I’ve made mistakes and got it wrong

Well, being weak, it made me strong

as it calls to

            be in the now, accept the past

Embrace the fire in you at last

And tie your colours to the mast

Anchored by pulsing fiddle and keys, there’s a slightly folk-jazz feel to the intro for Virginia’s gradually swelling ‘Changing Times’ before it leans into heavier folk rock territory in which the line

            only echoes of carbon will we find

carries a climate change call for environmental action

Swarbrick’s fiddle is plangent here and, bolstered by Andy Jones’ drums,  he’s given his head to let loose full fiery rein on his self-penned instrumental ‘Lizard On A Log’ that marks the album’s midway point.

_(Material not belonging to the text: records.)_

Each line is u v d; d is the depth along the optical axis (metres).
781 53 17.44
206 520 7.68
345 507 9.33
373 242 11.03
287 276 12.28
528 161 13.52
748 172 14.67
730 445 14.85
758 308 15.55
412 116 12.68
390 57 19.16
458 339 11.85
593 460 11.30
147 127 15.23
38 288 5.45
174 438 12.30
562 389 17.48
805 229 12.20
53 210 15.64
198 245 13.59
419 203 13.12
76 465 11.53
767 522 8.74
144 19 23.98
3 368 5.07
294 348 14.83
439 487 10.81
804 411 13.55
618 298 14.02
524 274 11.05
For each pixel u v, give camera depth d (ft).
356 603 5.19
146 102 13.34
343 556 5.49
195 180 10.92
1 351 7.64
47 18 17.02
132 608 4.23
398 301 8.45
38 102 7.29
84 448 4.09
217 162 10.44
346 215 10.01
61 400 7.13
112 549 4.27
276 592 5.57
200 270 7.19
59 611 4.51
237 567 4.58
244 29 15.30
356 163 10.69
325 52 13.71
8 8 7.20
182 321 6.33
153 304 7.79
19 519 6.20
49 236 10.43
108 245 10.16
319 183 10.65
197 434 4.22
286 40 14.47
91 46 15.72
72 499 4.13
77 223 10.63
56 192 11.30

Then, echoing Virginia’s title, she on harmonies and Andrew on lead, Bob offers  the chiming circular melody  and cascading notes of the more typical ‘Changing Just The Same’ that muses on life’s flux and impermanence as he sings

            All my life I have been on my way to die

This is my only certainty

and ponders

            Where will you go

When the world forgets your name?

Joined by the a capella quite literal Thousand Voices Choir comprising families, groups and choirs from around the world, Andrew on lead,  Virginia affords the arms-linked swayalong rousing anthem ‘Peace Can Be Louder Than War’ that needs no other explanation, the line

            When a power-hungry madman orders more shelling

a fairly obvious allusion.

Goulding’s piano and Swarbrick’s fiddle introduce the more restrained ‘Join Hands’ which, as you might surmise, is another all come together number, the tempo picking up a jig pace as Andrew’s vocals enter the arena.  Picking up the commonality theme,  Virginia runs with it on the lazy vaudeville strum and gypsy fiddle of ‘Don’t Say I, Say Us’  that, in another era  Gracie Fields might have sung, and is probably the only song to mention and anchorite from the 14th century as part of the imagery.

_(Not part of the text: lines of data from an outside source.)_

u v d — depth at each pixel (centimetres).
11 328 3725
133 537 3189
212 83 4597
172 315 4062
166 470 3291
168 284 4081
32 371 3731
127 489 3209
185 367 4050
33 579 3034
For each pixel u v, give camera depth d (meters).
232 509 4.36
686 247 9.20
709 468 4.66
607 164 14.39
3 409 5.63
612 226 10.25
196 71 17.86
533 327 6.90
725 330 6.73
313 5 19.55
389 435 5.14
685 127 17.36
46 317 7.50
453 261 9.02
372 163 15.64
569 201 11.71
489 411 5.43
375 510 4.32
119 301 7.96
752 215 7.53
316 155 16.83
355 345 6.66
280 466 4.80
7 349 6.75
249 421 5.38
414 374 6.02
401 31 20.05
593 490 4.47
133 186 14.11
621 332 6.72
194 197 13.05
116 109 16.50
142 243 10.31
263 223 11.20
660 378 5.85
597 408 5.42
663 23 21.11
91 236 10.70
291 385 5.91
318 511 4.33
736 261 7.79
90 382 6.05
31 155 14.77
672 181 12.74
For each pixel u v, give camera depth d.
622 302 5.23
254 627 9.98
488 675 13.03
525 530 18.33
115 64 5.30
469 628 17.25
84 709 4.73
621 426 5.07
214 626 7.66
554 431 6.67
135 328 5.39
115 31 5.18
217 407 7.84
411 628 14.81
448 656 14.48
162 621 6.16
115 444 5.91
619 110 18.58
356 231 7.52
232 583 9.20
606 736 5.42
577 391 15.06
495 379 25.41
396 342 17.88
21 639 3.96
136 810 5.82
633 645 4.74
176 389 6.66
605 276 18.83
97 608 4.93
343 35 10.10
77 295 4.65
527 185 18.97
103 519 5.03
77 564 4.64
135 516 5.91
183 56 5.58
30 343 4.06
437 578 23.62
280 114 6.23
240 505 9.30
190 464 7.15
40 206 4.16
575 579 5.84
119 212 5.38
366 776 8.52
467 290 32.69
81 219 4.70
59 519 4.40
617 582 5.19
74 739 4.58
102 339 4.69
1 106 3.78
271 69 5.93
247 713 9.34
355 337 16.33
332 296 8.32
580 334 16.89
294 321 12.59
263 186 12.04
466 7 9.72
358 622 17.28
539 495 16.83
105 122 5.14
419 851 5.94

She and John co-wrote and Andrew sings the musically punchy  and pulsing ‘Not Everything Is Wrong’, an upbeat call for reassurance when

            There’s a gap that’s widening on my street

When the sun don’t shine and the ends don’t meet

that, as in the opener, calls on everyone to sing and dance together. And, keeping that flag flying, it closes with Bob’s bouzouki and Virginia’s vocals on John’s ‘Singing in the Morning’, a quasi-shanty of cascading   notes and fiddle, where mention of the windy city seems less likely to be Chicago and, with a line about boats rolling in and out,  more Liverpool, although Scousers might take exception to her singing

            her streets are seldom pretty

they’ll not deny

            there’s a beating heart, lots of love about

as it ends with the repeating title refrain like a peal of church bells.

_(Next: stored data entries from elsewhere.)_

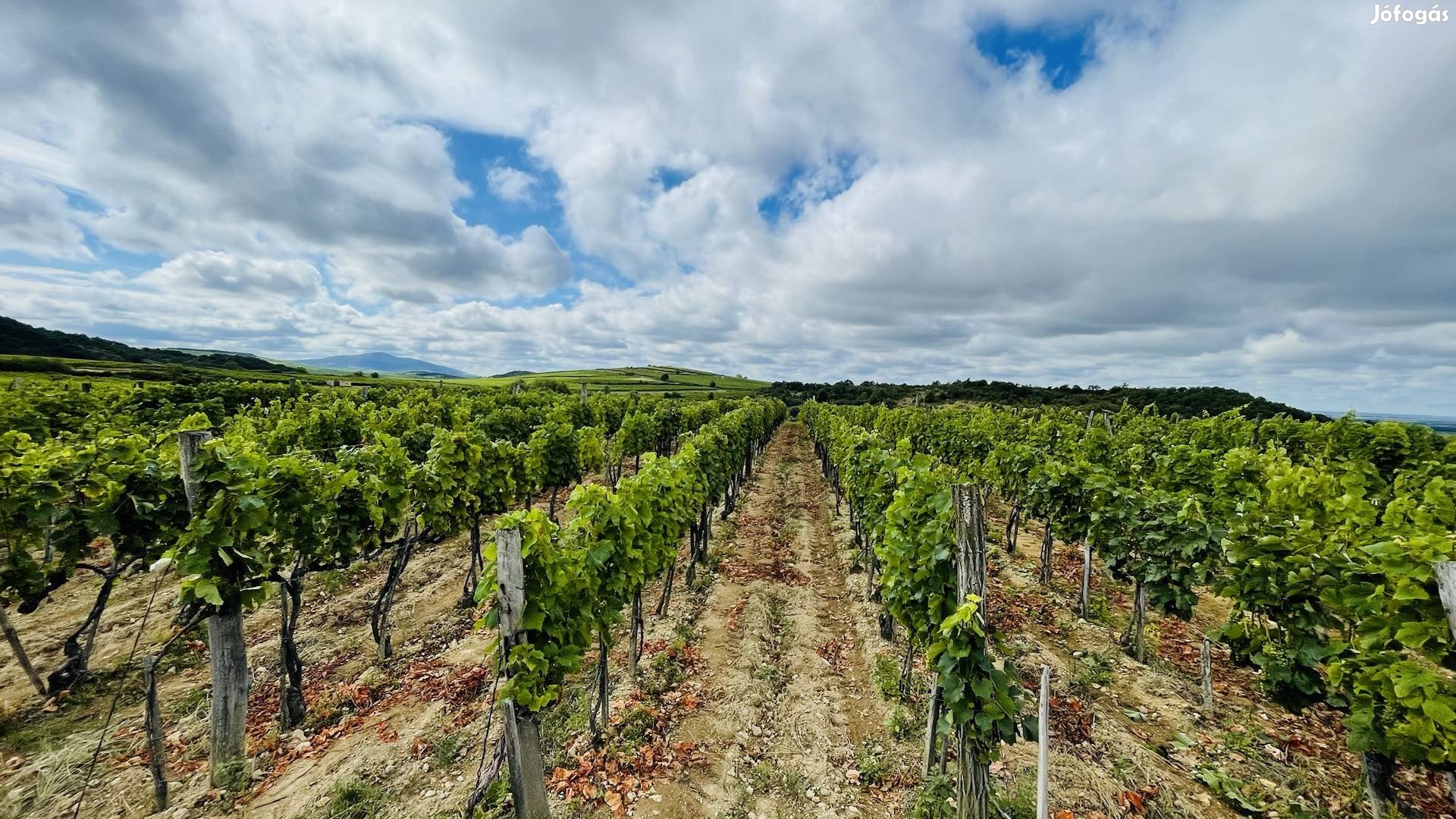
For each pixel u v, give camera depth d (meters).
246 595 5.29
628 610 9.59
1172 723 6.01
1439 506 4.22
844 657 8.00
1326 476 6.06
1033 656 7.45
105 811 4.81
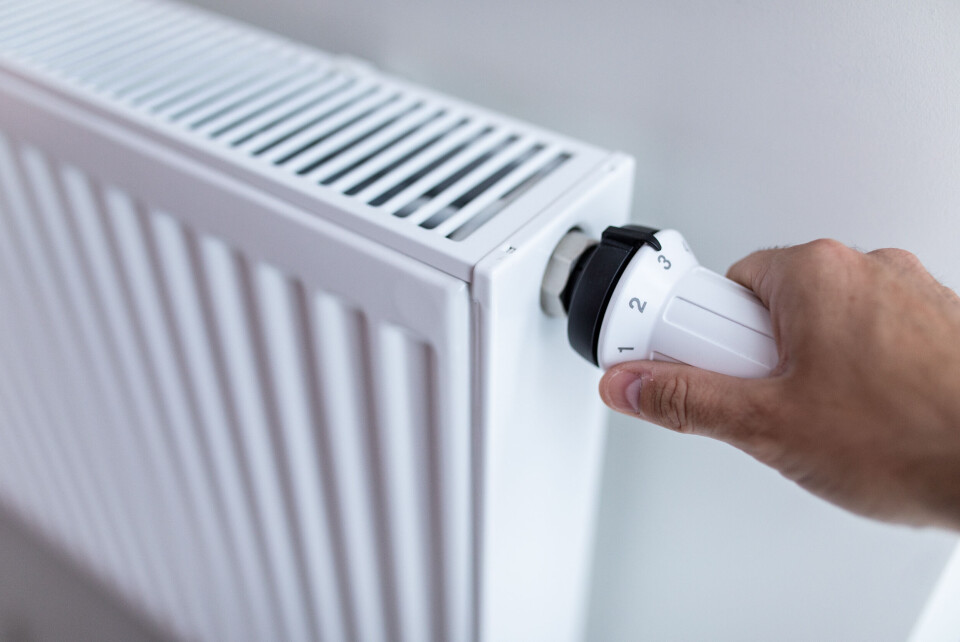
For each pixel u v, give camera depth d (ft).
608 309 0.93
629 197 1.13
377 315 1.00
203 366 1.33
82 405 1.67
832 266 0.89
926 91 0.97
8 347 1.71
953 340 0.84
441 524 1.17
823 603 1.42
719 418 0.90
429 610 1.35
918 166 1.02
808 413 0.86
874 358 0.84
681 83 1.12
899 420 0.83
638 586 1.72
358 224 0.97
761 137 1.10
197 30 1.36
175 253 1.20
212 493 1.57
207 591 1.84
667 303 0.93
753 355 0.91
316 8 1.41
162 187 1.12
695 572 1.59
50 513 2.14
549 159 1.08
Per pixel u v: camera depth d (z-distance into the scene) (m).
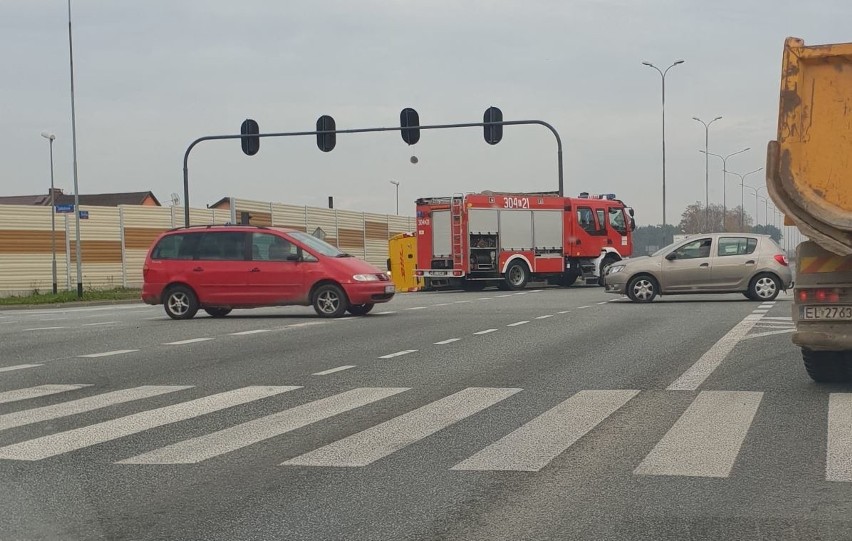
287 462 6.81
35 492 6.06
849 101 9.19
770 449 7.02
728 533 5.01
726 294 29.12
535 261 38.38
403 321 19.61
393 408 9.02
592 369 11.59
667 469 6.44
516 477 6.27
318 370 11.88
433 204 37.69
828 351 10.01
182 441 7.60
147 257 21.80
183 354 13.88
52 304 36.12
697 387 10.08
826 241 9.23
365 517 5.40
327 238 62.53
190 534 5.14
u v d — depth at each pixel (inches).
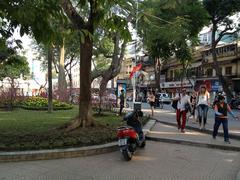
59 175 306.0
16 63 419.8
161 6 743.1
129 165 349.1
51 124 592.4
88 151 385.4
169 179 302.4
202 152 431.8
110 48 1195.3
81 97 522.3
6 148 363.6
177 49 1475.1
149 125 647.8
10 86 1219.2
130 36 348.8
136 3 412.2
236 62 1834.4
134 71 1090.1
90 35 344.5
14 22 294.5
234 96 1562.5
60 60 1400.1
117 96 1226.6
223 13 1411.2
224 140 484.7
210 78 1998.0
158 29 611.8
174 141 493.4
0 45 351.9
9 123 610.2
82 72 521.7
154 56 1392.7
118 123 601.6
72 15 445.1
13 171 315.3
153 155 402.6
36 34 289.9
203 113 603.8
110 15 357.7
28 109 1056.2
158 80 2224.4
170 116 893.8
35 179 293.1
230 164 367.6
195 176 315.0
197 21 1152.2
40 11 285.4
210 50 2055.9
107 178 300.4
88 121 520.4
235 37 1611.7
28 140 399.9
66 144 390.0
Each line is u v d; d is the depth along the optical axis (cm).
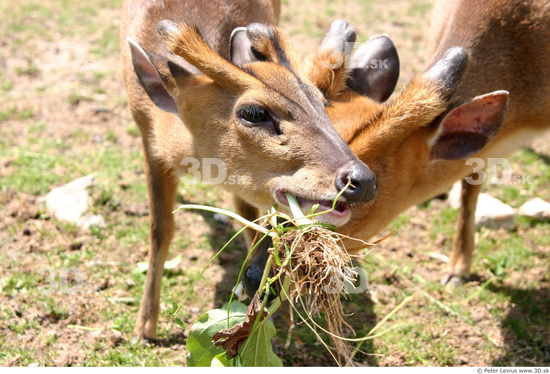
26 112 142
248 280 91
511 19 108
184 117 97
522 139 112
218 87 94
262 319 88
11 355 101
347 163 89
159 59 97
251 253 93
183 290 112
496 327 110
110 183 128
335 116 95
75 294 110
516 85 109
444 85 95
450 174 104
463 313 112
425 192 104
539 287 116
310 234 88
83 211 121
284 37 98
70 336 104
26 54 163
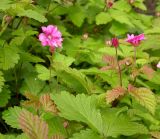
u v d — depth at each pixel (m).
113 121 0.41
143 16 0.77
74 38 0.66
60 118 0.43
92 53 0.61
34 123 0.34
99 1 0.73
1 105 0.48
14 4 0.53
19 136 0.36
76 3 0.71
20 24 0.60
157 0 0.96
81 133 0.37
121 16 0.69
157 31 0.67
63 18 0.72
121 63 0.50
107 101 0.44
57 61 0.51
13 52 0.50
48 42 0.46
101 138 0.38
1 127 0.50
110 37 0.71
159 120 0.48
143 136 0.45
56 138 0.35
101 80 0.54
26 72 0.54
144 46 0.65
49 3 0.66
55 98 0.40
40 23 0.64
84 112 0.40
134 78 0.51
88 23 0.72
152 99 0.44
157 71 0.60
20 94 0.54
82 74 0.50
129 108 0.49
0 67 0.49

I’m not persuaded there’s anything here to quite rival the likes of ‘We Need Each Other Now’‘Come On England’, ‘We Are Different, We Are One’ or ‘Sister Atlas’ (which I still think should have been on the 2023 anthology), but even so by the time it’s played through  you’ll still feel like exulting in being alive and, especially if you happen to live in a Reform constituency,  want to go drag the neighbours out to link hands and dance in the streets.